Network segmentation fixes this by dividing your network into separate zones with controlled access between them. It's one of the most effective security controls available, and one of the most frequently skipped by small and mid-size businesses.
Why Flat Networks Are Dangerous
Here's a scenario we've seen play out: an employee connects a personal device to the office Wi-Fi. That device has malware on it. Because the network is flat, the malware can scan the entire network - it discovers the file server, the domain controller, the NAS, and the accounting application server. Within minutes, it's attempted to authenticate against all of them using stolen credentials harvested from the compromised device.
In a segmented network, that personal device would be on a guest or BYOD network segment that has no access to business-critical systems. The malware scans its network segment and finds nothing of value. The blast radius of the compromise is limited to devices on that same segment - which, by design, contains nothing sensitive.
This isn't theoretical. The majority of ransomware attacks involve lateral movement - the initial compromise is one device, and the attacker moves across the network to find high-value targets. Segmentation is the primary control that limits lateral movement.
Common Segmentation Zones
For most businesses, network segmentation doesn't need to be complex. A practical segmentation strategy typically includes:
- Business workstations - the network your employees' managed computers connect to. Has access to necessary business applications and file shares.
- Servers and infrastructure - your domain controllers, file servers, application servers, and backup systems. Only accessible from the workstation segment on specific ports.
- Guest and BYOD - for personal devices, visitor laptops, and anything not managed by your IT team. Internet access only, no access to business systems.

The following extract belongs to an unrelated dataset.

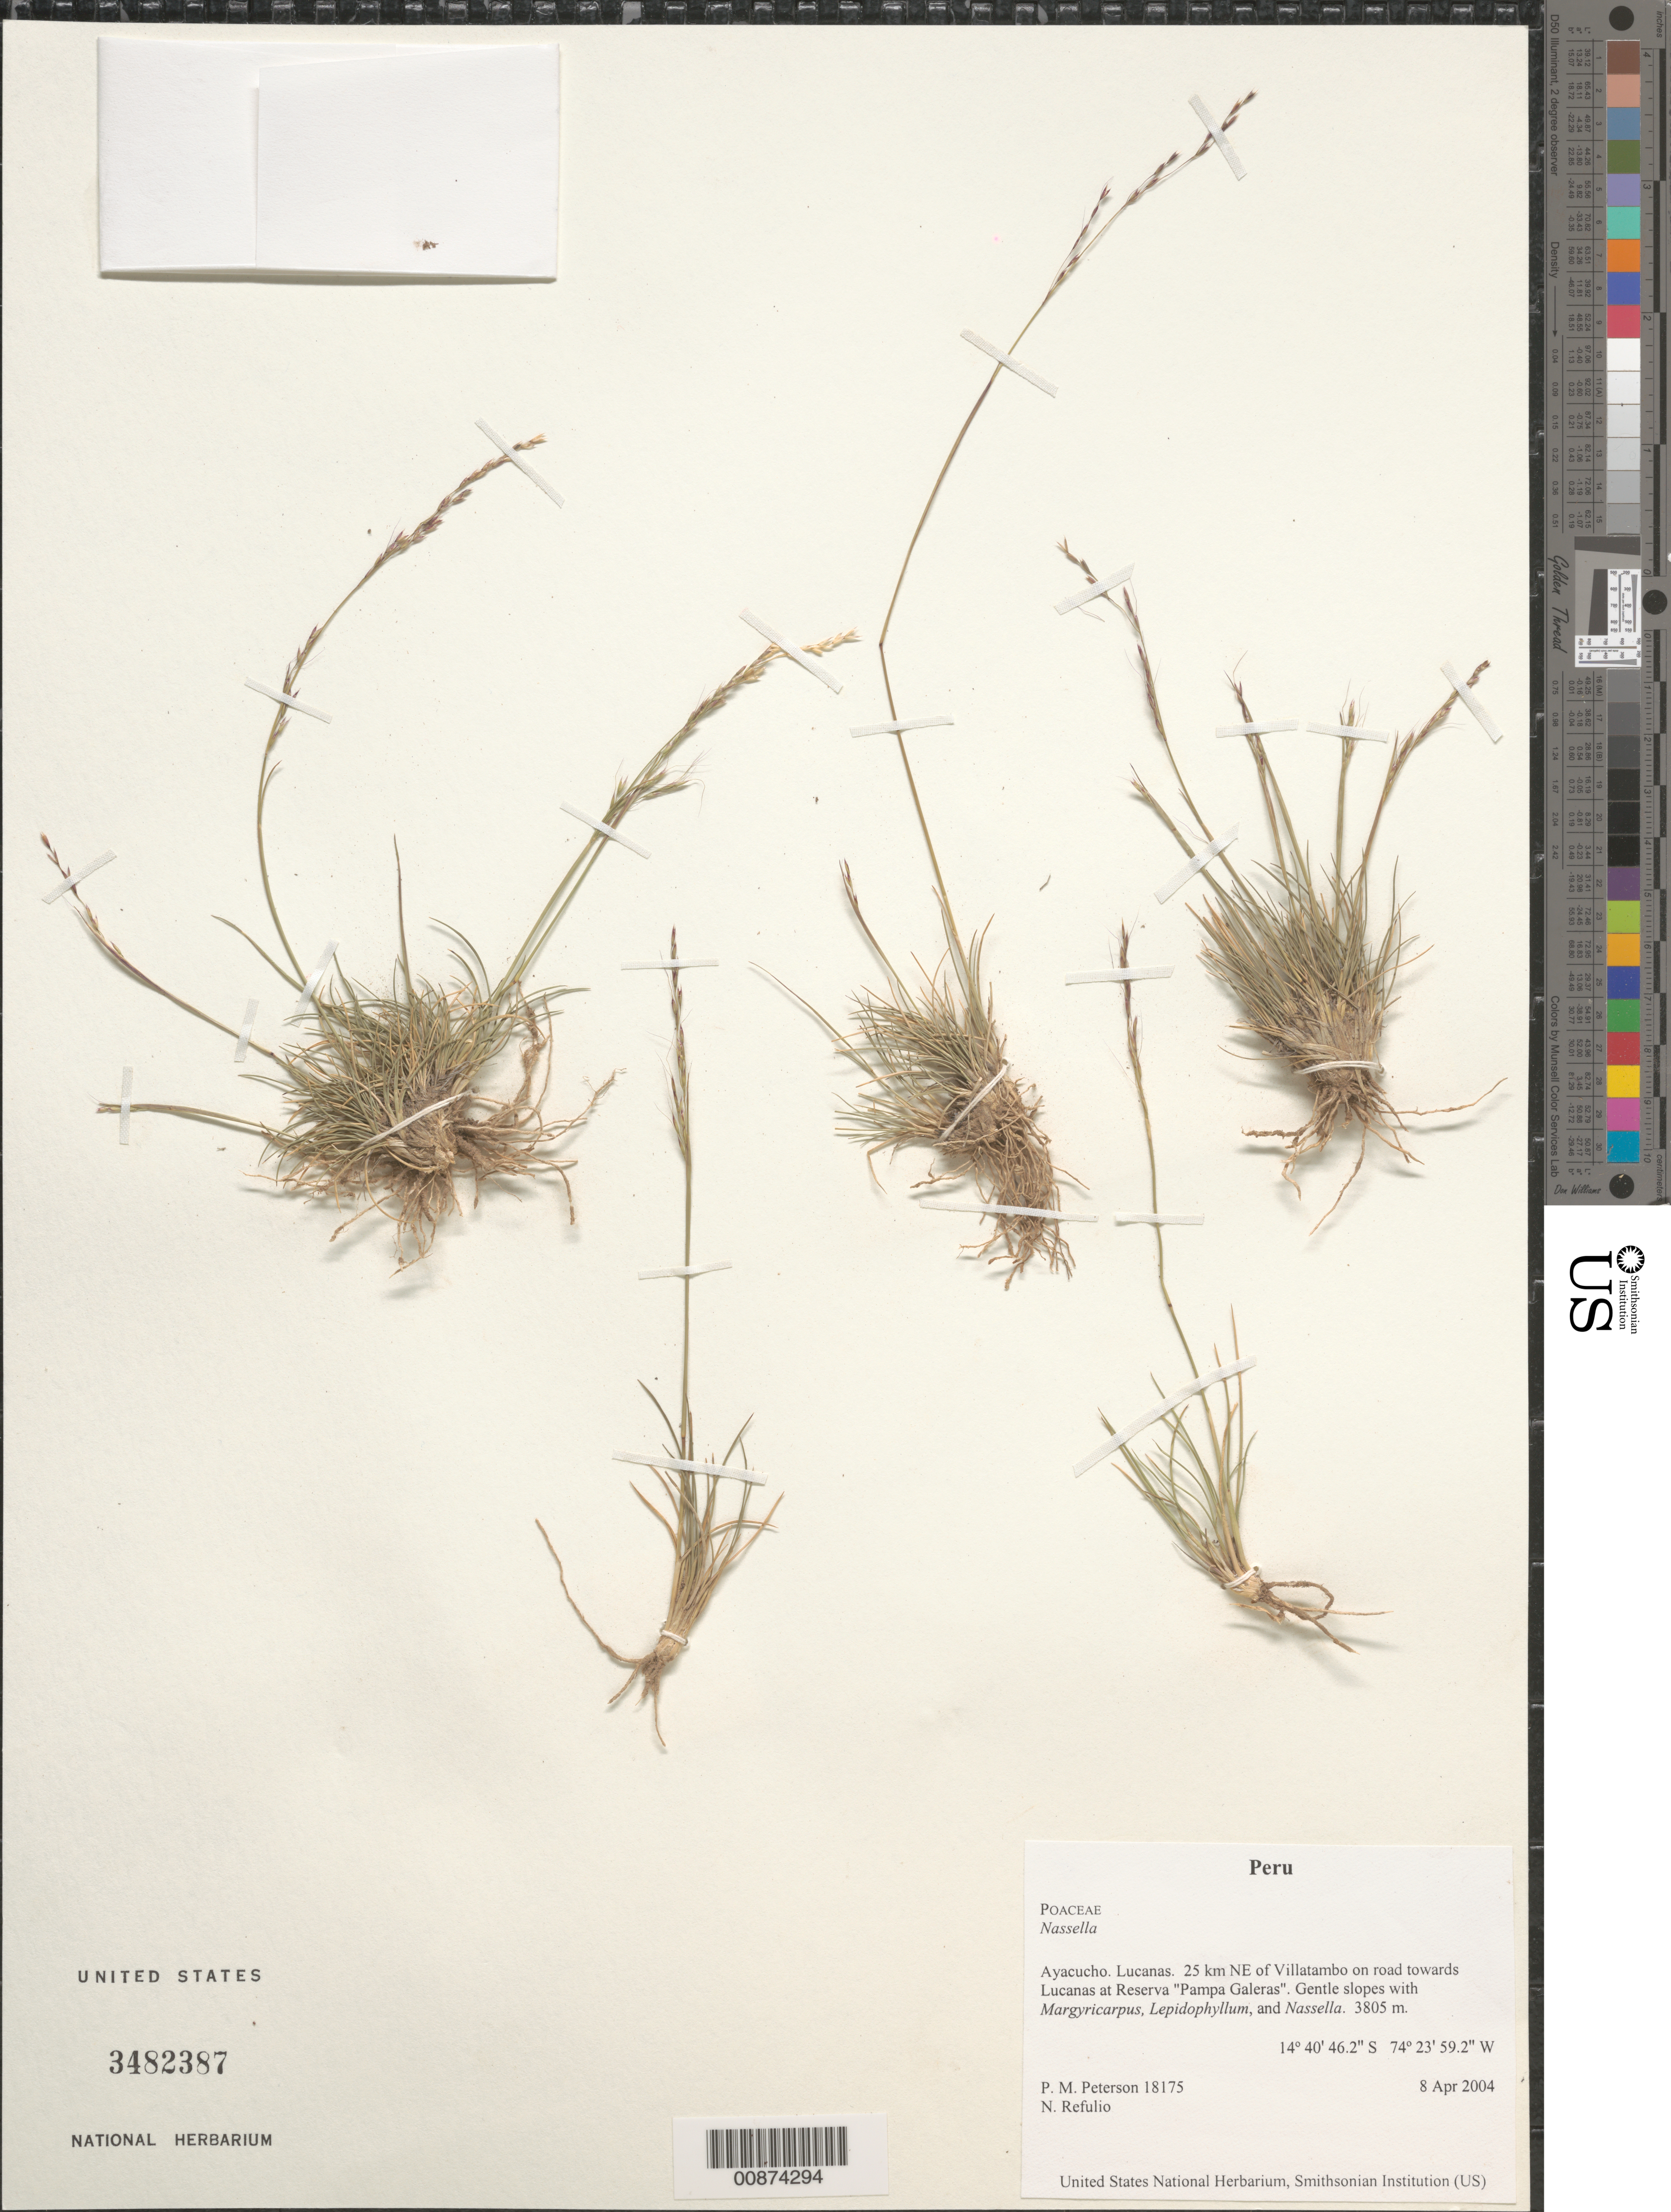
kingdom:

- IoT and OT devices - security cameras, printers, HVAC controllers, badge readers, smart TVs. These devices often have poor security and shouldn't be on the same network as your business systems.

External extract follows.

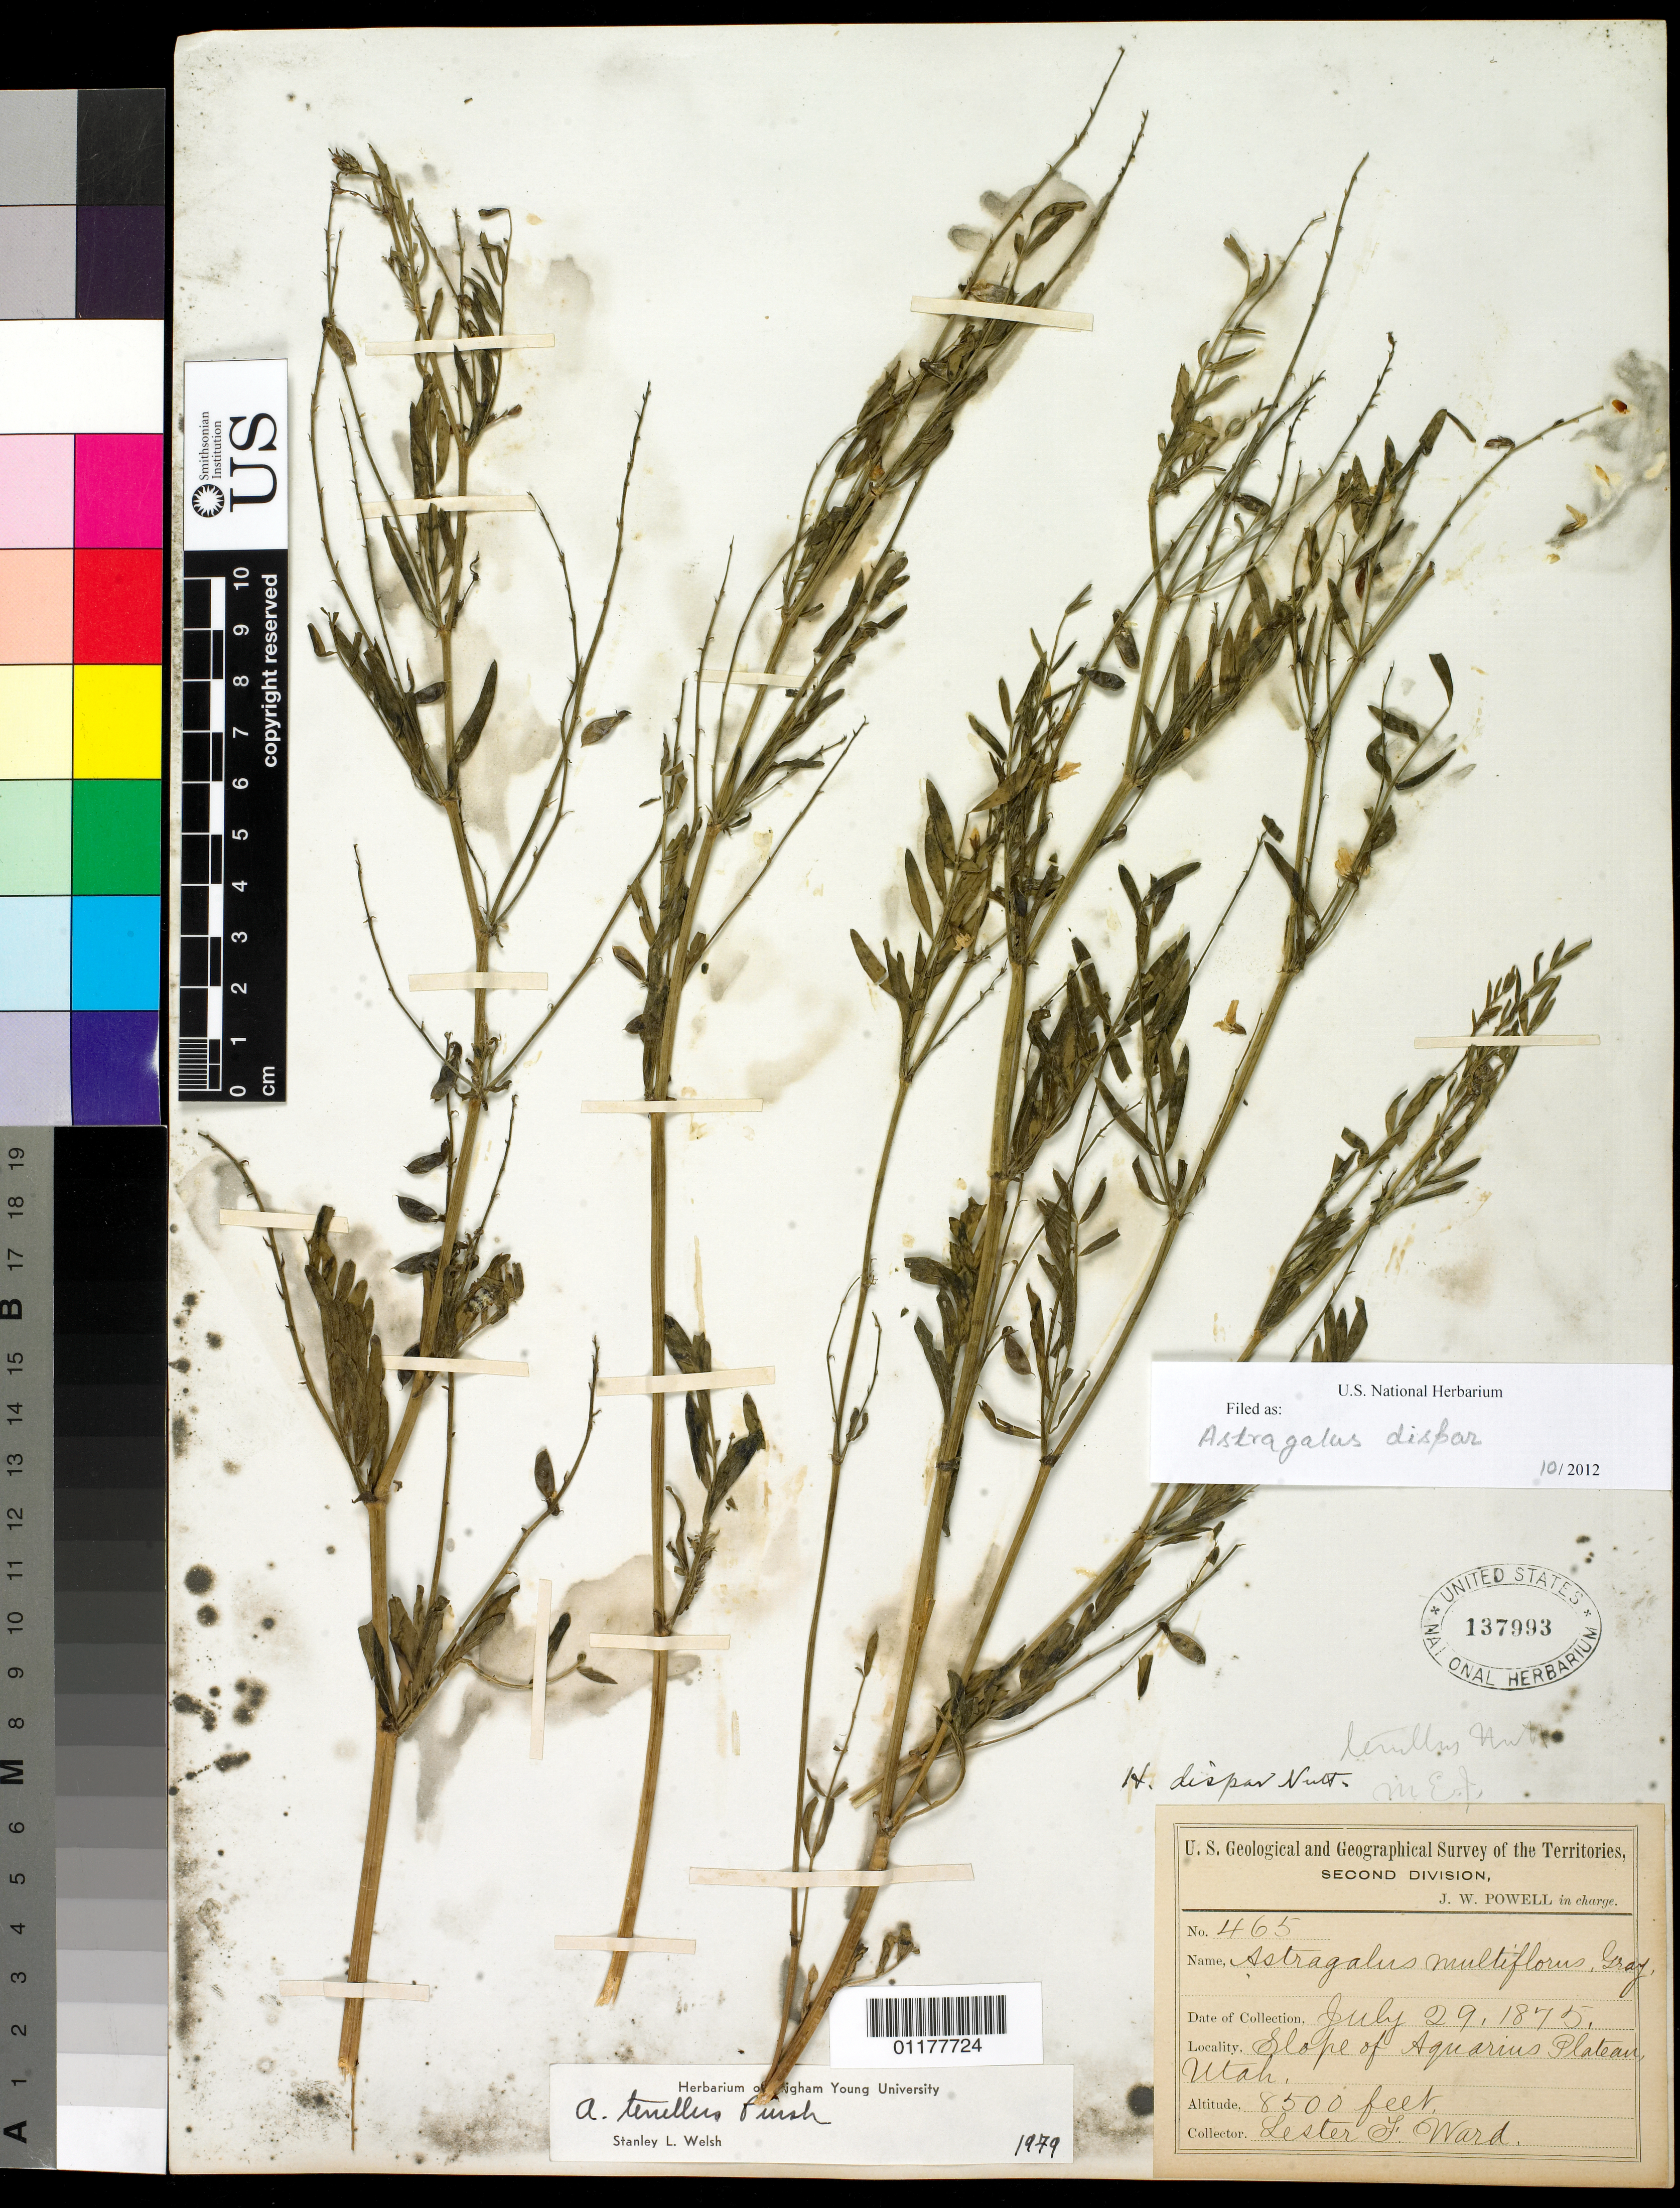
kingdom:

- Payment processing - if you process credit cards, PCI-DSS requires that payment systems are on an isolated network segment. This isn't optional.
How It's Implemented
Network segmentation is implemented through VLANs (Virtual Local Area Networks) configured on your network switches and managed through your firewall. Modern cloud-managed networking platforms like Cisco Meraki make this straightforward - you define network segments in the dashboard, assign switch ports and Wi-Fi SSIDs to segments, and create firewall rules that control traffic between them.
The key is that segmentation is enforced at the network level, not the device level. It doesn't matter what a device does or how it's configured - if it's on the guest VLAN, it cannot reach the server VLAN. The network infrastructure enforces the boundary.
For businesses with multiple locations, each site should have consistent segmentation. A flat network at your satellite office that VPNs into your segmented headquarters defeats the purpose - the flat remote network becomes the attack path around your headquarters' segmentation.
The Compliance Connection
Network segmentation isn't just a best practice - it's a requirement under most compliance frameworks:
- PCI-DSS - explicitly requires network segmentation to isolate cardholder data environments
- HIPAA - requires access controls that effectively mandate segmentation for systems handling ePHI
- CMMC - requires network segmentation as part of its Controlled Unclassified Information (CUI) protection requirements
- Cyber insurance - increasingly asks about network segmentation on applications and may deny claims if a flat network contributed to the scope of a breach
Getting Started
If your network is currently flat, the good news is that segmentation can be implemented incrementally. You don't have to redesign everything at once. A practical approach starts with the highest-risk segments first - typically isolating IoT devices and creating a separate guest network - then progressively segmenting business systems.
The networking equipment you already have may support VLANs. If it doesn't, upgrading to managed switches and a proper firewall is a worthwhile investment that enables segmentation along with better visibility, monitoring, and control over your entire network.
A flat network is a single security failure away from a total compromise. Segmentation ensures that a breach in one area stays in one area - and that's often the difference between a minor incident and a catastrophic one.